L'info. Le tribunal correctionnel de Paris a condamné lundi l'ex-patron Denis Gautier-Sauvagnac à trois ans de prison, dont deux avec sursis, dans l'affaire de la "caisse noire" de l'UIMM, la puissante fédération patronale de la métallurgie. L'ancien leader patronal a également été condamné à verser une amende de 375.000 euros, pour abus de confiance et travail dissimulé. Le procureur avait requis une peine de 2 ans de prison avec sursis et 250.000 euros d'amende à son encontre.

Trois autres anciens dirigeants de l'organisation patronale ont été condamnés à des peines allant de deux mois à un an de prison avec sursis. L'UIMM, poursuivie en tant que personne
morale, a écopé d'une amende de 150.000 euros. Les dix prévenus étaient accusés d'abus de bien social, travail dissimulé, destruction de documents comptables, recel, ou de complicité de ces faits passibles de 3 ans de prison et de 375.000 euros d'amende.
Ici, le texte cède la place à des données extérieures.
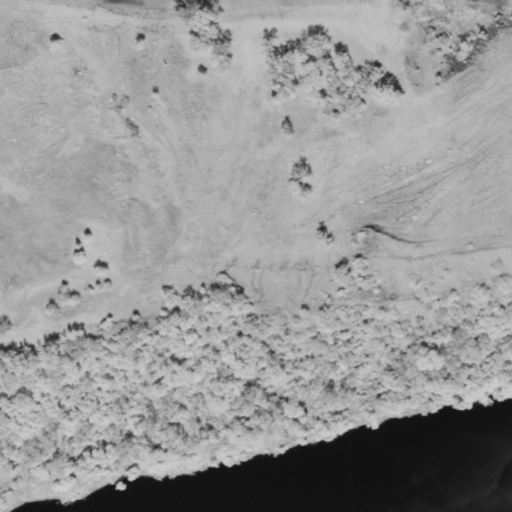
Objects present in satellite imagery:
river: (354, 504)
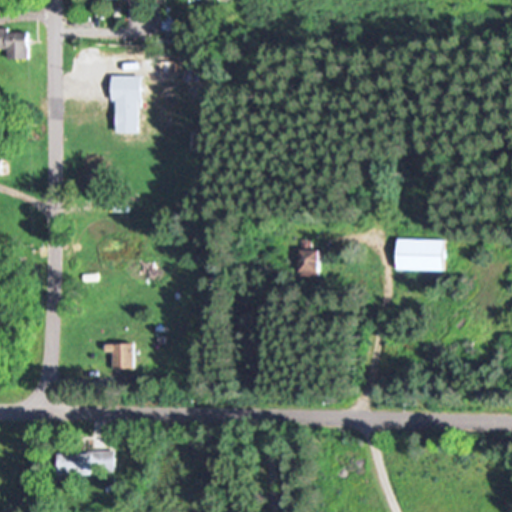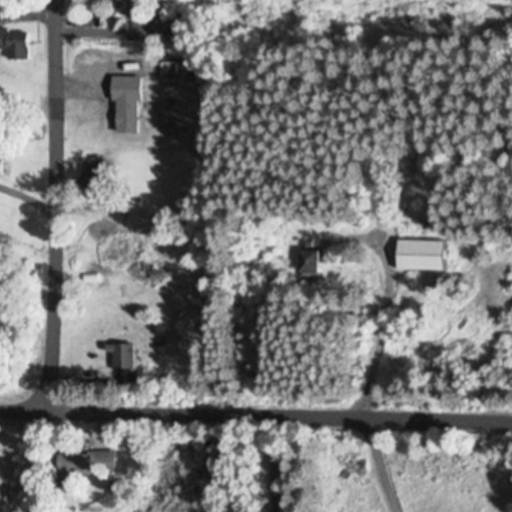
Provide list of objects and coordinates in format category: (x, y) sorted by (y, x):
building: (17, 42)
building: (3, 166)
building: (113, 205)
road: (52, 206)
building: (422, 253)
building: (311, 260)
road: (379, 334)
road: (256, 413)
building: (88, 461)
road: (272, 462)
road: (379, 464)
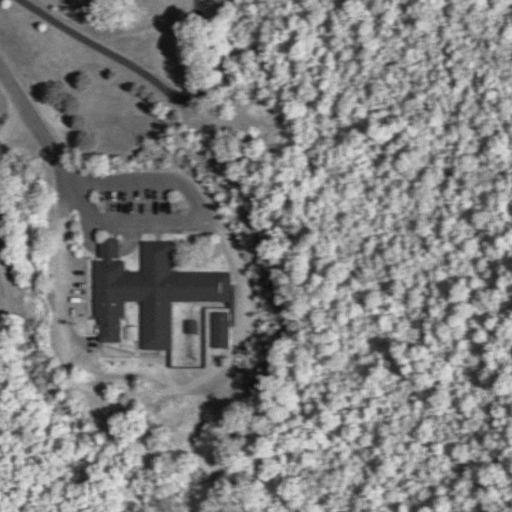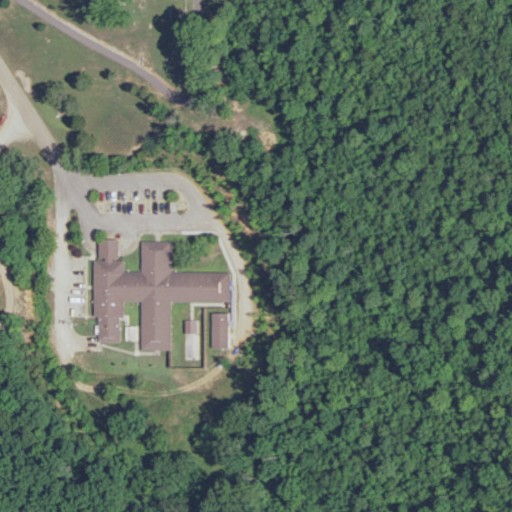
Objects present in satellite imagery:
park: (142, 46)
road: (35, 121)
road: (182, 184)
building: (113, 249)
building: (152, 294)
building: (218, 330)
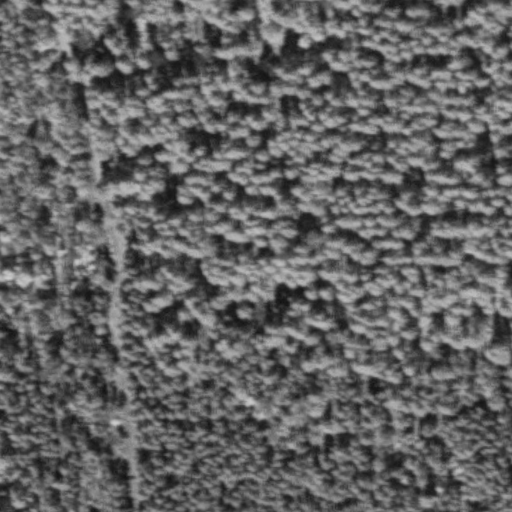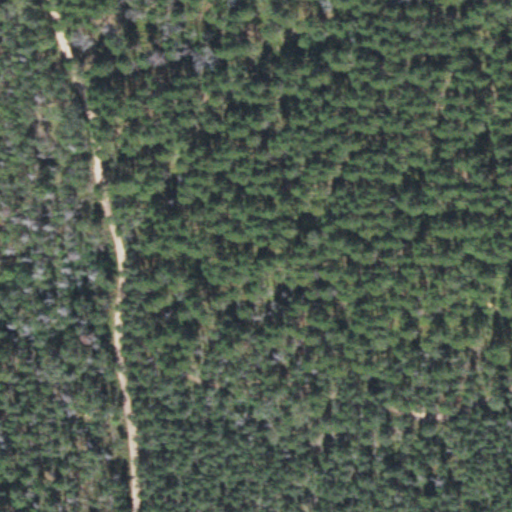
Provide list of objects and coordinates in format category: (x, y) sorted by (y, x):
road: (112, 253)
16,5 millions d'euros disparus. Ouverte en 2007 à la suite d'un signalement de la cellule anti-blanchiment de Bercy Tracfin, l'enquête portait sur la destination de 16,5 millions d'euros retirés en liquide entre 2000 et 2007 de la caisse d'Entraide professionnelle des industries et des métaux de l'organisation, l'une des plus puissantes fédérations du patronat français. Les enquêteurs ont cherché à savoir si ces fonds avaient pu servir à des financements occultes de confédérations syndicales.
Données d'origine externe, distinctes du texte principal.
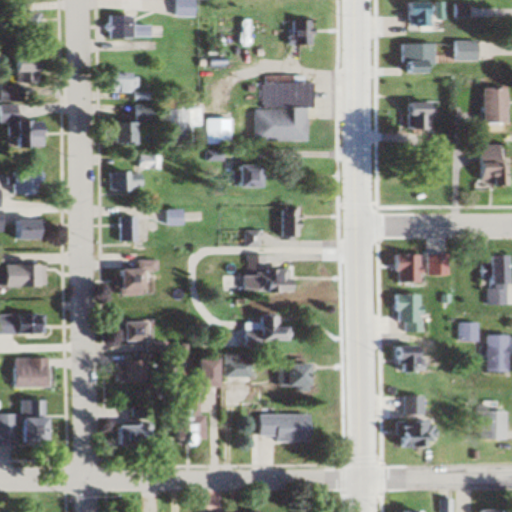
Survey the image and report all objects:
building: (177, 8)
building: (409, 14)
building: (18, 19)
building: (120, 29)
building: (295, 33)
building: (459, 52)
building: (409, 57)
building: (17, 69)
building: (116, 86)
building: (8, 93)
building: (278, 95)
building: (486, 107)
building: (413, 116)
building: (175, 126)
building: (275, 126)
building: (121, 128)
building: (18, 131)
building: (212, 132)
building: (149, 163)
building: (484, 167)
building: (240, 177)
building: (116, 182)
building: (19, 184)
building: (166, 218)
building: (286, 222)
road: (435, 225)
building: (122, 230)
building: (19, 231)
road: (82, 255)
road: (358, 256)
building: (432, 265)
building: (399, 270)
building: (19, 277)
building: (257, 277)
building: (126, 280)
building: (492, 281)
building: (402, 312)
building: (257, 332)
building: (464, 332)
building: (25, 333)
building: (126, 333)
building: (489, 354)
building: (400, 359)
building: (230, 367)
building: (24, 373)
building: (122, 373)
building: (198, 374)
building: (283, 376)
building: (405, 406)
building: (174, 424)
building: (18, 425)
building: (486, 425)
building: (276, 428)
building: (405, 435)
building: (122, 437)
road: (438, 473)
road: (182, 475)
building: (441, 505)
building: (484, 510)
building: (403, 511)
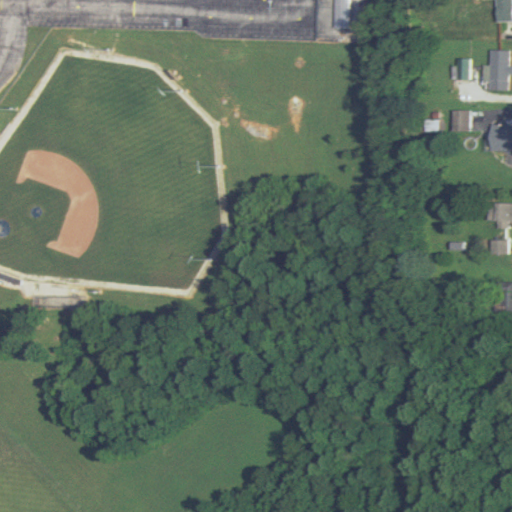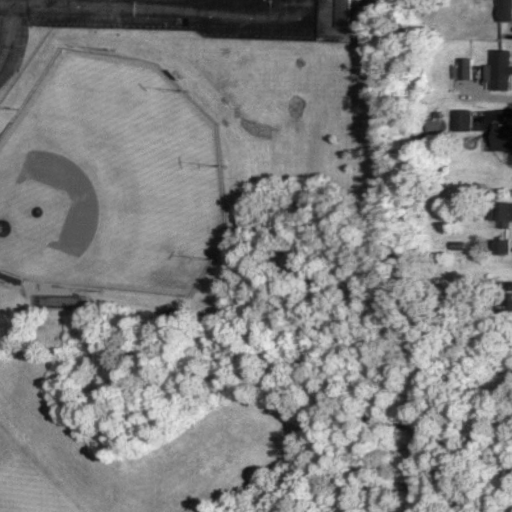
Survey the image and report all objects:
building: (506, 10)
building: (343, 13)
road: (204, 14)
road: (5, 35)
building: (503, 70)
building: (467, 121)
building: (504, 137)
park: (111, 177)
park: (113, 179)
building: (507, 212)
building: (503, 246)
building: (70, 301)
Une gestion "discrète" mais pas illégale. Le procès des dirigeants de l'UIMM n'a pas permis d'identifier précisément les destinataires, mais Denis Gautier-Sauvagnac, défendant une gestion "discrète" mais en aucun cas illégale des comptes de la fédération patronale, a déclaré à l'audience que les enveloppes étaient remises aux syndicats représentatifs. Il a toutefois refusé de dire lesquels et de désigner des personnes physiques. "Je ne peux trahir la confiance que m'ont fait ces personnes", a-t-il déclaré. Les syndicats se sont quant à eux défendus d'avoir touché de l'argent de l'UIMM, en particulier la CFDT, qui a menacé d'attaquer en justice.